What you have to do —
Would you repeat the data below exactly, taking out the images?

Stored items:
========

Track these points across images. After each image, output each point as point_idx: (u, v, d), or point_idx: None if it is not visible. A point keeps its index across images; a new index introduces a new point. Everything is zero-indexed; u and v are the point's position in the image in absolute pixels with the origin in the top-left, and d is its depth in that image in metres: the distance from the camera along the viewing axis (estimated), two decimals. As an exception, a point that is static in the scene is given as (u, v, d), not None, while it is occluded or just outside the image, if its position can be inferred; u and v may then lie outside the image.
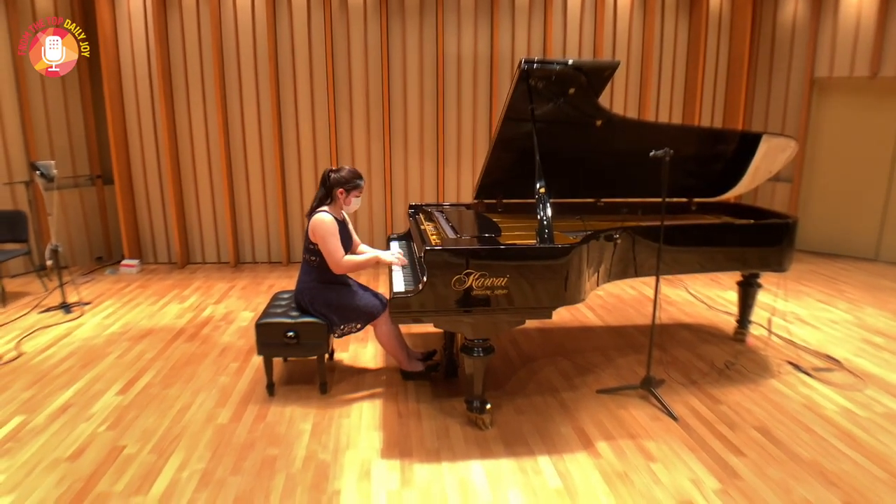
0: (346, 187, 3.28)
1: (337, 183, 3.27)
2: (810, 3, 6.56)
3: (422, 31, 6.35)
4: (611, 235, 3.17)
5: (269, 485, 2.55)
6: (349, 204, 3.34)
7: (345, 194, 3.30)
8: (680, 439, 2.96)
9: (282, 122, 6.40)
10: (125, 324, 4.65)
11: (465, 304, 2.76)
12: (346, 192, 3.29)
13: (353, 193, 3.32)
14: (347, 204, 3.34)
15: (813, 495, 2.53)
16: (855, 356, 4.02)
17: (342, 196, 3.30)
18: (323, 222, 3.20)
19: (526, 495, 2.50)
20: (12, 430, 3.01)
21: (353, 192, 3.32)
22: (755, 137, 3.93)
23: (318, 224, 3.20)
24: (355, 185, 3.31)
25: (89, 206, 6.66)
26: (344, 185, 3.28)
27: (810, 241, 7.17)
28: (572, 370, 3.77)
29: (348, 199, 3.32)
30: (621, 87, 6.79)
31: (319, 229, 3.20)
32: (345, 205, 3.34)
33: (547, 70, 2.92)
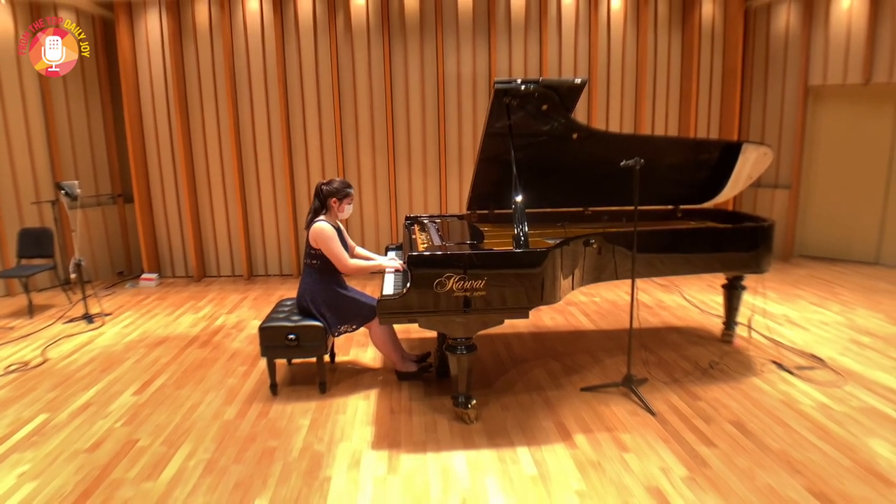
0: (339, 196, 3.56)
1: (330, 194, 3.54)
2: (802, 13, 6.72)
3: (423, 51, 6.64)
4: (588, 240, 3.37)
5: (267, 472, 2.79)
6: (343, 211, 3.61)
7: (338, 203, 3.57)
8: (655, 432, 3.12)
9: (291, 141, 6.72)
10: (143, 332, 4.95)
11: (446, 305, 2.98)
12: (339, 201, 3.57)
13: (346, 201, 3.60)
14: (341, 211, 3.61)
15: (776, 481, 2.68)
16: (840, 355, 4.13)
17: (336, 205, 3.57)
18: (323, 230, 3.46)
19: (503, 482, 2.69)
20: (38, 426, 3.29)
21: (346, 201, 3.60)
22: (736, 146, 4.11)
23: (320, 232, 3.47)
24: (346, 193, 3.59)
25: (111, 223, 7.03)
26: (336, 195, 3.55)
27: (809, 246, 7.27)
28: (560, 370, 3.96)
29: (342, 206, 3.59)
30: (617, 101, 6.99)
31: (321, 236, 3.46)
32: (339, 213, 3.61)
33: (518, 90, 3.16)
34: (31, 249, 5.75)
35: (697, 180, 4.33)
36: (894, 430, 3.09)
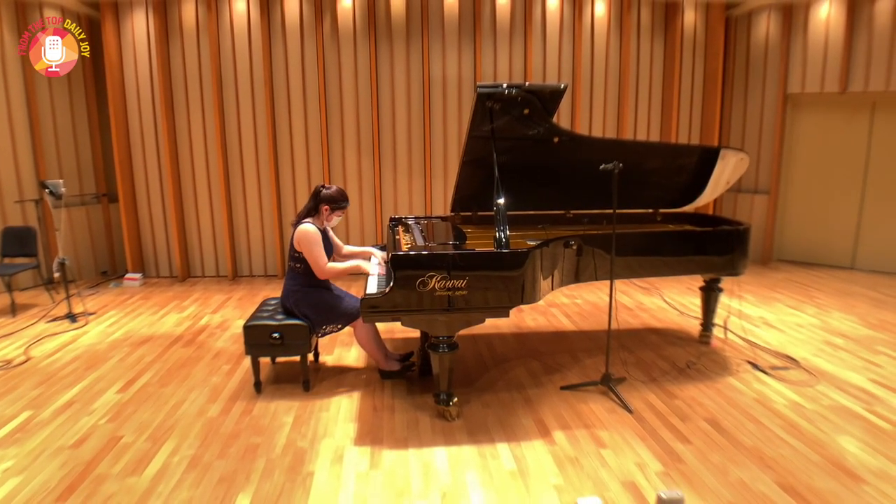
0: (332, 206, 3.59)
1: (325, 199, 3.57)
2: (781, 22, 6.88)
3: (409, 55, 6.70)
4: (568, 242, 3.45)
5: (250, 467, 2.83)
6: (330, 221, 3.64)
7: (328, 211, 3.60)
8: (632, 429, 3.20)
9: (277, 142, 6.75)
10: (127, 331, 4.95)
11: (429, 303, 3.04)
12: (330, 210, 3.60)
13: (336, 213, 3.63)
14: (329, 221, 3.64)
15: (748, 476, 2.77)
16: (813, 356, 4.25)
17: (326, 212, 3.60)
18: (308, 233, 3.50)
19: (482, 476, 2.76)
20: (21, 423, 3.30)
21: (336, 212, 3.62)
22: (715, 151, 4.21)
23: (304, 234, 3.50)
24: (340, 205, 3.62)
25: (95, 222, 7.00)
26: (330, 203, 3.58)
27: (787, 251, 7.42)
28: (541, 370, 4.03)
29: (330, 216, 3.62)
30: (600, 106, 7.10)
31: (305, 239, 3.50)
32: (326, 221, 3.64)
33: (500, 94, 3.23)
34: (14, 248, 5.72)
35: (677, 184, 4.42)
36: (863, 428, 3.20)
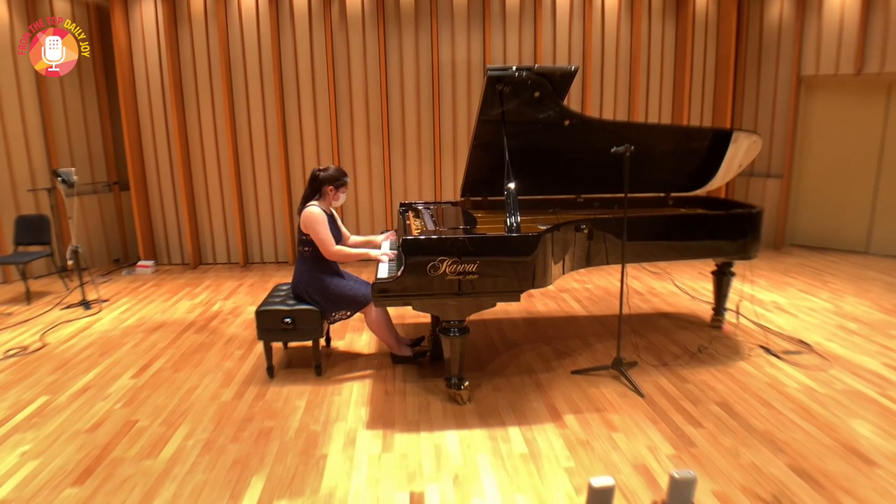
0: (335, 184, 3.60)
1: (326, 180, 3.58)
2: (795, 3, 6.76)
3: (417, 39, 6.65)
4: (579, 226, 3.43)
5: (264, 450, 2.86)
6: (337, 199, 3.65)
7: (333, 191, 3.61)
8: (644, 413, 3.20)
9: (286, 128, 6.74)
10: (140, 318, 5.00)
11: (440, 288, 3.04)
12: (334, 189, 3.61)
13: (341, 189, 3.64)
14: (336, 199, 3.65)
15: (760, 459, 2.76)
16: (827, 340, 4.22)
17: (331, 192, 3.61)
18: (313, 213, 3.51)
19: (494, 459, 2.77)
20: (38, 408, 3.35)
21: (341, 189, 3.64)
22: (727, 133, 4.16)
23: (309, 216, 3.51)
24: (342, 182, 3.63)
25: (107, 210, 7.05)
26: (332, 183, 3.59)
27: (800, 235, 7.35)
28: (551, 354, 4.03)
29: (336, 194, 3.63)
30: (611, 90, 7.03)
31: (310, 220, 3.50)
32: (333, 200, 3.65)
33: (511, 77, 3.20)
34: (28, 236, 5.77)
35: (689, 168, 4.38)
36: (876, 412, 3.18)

========

Task output —
Track these points across images. After each image, output each point as point_idx: (u, v, d), or point_idx: None if it is not visible. A point keeps its index across images; a new index introduces a new point. Everything is zero-indexed; u and v are the point's position in the image in absolute pixels with the origin in the top-left, and d is its depth in that image in metres: the distance from the camera along the viewing axis (estimated), two decimals. As an exception, a point that is static in the scene is given as (u, v, d), not None, while it is occluded or just outside the image, if its position can be inferred; u and v may then lie outside the image.
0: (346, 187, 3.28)
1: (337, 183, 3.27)
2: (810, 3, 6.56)
3: (422, 31, 6.35)
4: (611, 235, 3.17)
5: (269, 485, 2.55)
6: (349, 204, 3.34)
7: (345, 194, 3.30)
8: (680, 439, 2.96)
9: (282, 122, 6.40)
10: (125, 324, 4.65)
11: (465, 304, 2.76)
12: (346, 192, 3.29)
13: (353, 193, 3.32)
14: (347, 204, 3.34)
15: (813, 495, 2.53)
16: (855, 356, 4.02)
17: (342, 196, 3.30)
18: (323, 222, 3.20)
19: (526, 495, 2.50)
20: (12, 430, 3.01)
21: (353, 192, 3.32)
22: (755, 137, 3.93)
23: (318, 224, 3.20)
24: (355, 185, 3.31)
25: (89, 206, 6.66)
26: (344, 185, 3.28)
27: (810, 241, 7.17)
28: (572, 370, 3.77)
29: (348, 199, 3.32)
30: (621, 87, 6.79)
31: (319, 229, 3.20)
32: (345, 205, 3.34)
33: (547, 70, 2.92)
0: (339, 196, 3.56)
1: (330, 194, 3.54)
2: (802, 13, 6.72)
3: (423, 51, 6.64)
4: (588, 240, 3.37)
5: (267, 472, 2.79)
6: (343, 211, 3.61)
7: (338, 203, 3.57)
8: (655, 432, 3.12)
9: (291, 141, 6.72)
10: (143, 332, 4.95)
11: (446, 305, 2.98)
12: (339, 201, 3.57)
13: (346, 201, 3.60)
14: (341, 211, 3.61)
15: (776, 481, 2.68)
16: (840, 355, 4.13)
17: (336, 205, 3.57)
18: (323, 230, 3.46)
19: (503, 482, 2.69)
20: (38, 426, 3.29)
21: (346, 201, 3.60)
22: (736, 146, 4.11)
23: (320, 232, 3.47)
24: (346, 193, 3.59)
25: (111, 223, 7.03)
26: (336, 195, 3.55)
27: (809, 246, 7.27)
28: (560, 370, 3.96)
29: (342, 206, 3.59)
30: (617, 101, 6.99)
31: (321, 236, 3.46)
32: (339, 213, 3.61)
33: (518, 90, 3.16)
34: (31, 249, 5.75)
35: (697, 180, 4.33)
36: (894, 430, 3.09)
0: (332, 206, 3.59)
1: (325, 199, 3.57)
2: (781, 22, 6.88)
3: (409, 55, 6.70)
4: (568, 242, 3.45)
5: (250, 467, 2.83)
6: (330, 221, 3.64)
7: (328, 211, 3.60)
8: (632, 429, 3.20)
9: (277, 142, 6.75)
10: (127, 331, 4.95)
11: (429, 303, 3.04)
12: (330, 210, 3.60)
13: (336, 213, 3.63)
14: (329, 221, 3.64)
15: (748, 476, 2.77)
16: (813, 356, 4.25)
17: (326, 212, 3.60)
18: (308, 233, 3.50)
19: (482, 476, 2.76)
20: (21, 423, 3.30)
21: (336, 212, 3.62)
22: (715, 151, 4.21)
23: (304, 234, 3.50)
24: (340, 205, 3.62)
25: (95, 222, 7.00)
26: (330, 203, 3.58)
27: (787, 251, 7.42)
28: (541, 370, 4.03)
29: (330, 216, 3.62)
30: (600, 106, 7.10)
31: (305, 239, 3.50)
32: (326, 221, 3.64)
33: (500, 94, 3.23)
34: (14, 248, 5.72)
35: (677, 184, 4.42)
36: (863, 428, 3.20)
0: (335, 184, 3.60)
1: (326, 180, 3.58)
2: (795, 3, 6.76)
3: (417, 39, 6.65)
4: (579, 226, 3.43)
5: (264, 450, 2.86)
6: (337, 199, 3.65)
7: (333, 191, 3.61)
8: (644, 413, 3.20)
9: (286, 128, 6.74)
10: (140, 318, 5.00)
11: (440, 288, 3.04)
12: (334, 189, 3.61)
13: (341, 189, 3.64)
14: (336, 199, 3.65)
15: (760, 459, 2.76)
16: (827, 340, 4.22)
17: (331, 192, 3.61)
18: (313, 213, 3.51)
19: (494, 459, 2.77)
20: (38, 408, 3.35)
21: (341, 189, 3.64)
22: (727, 133, 4.16)
23: (309, 216, 3.51)
24: (342, 182, 3.63)
25: (107, 210, 7.05)
26: (332, 183, 3.59)
27: (800, 235, 7.35)
28: (551, 354, 4.03)
29: (336, 194, 3.63)
30: (611, 90, 7.03)
31: (310, 220, 3.50)
32: (333, 200, 3.65)
33: (511, 77, 3.20)
34: (28, 236, 5.77)
35: (689, 168, 4.38)
36: (876, 412, 3.18)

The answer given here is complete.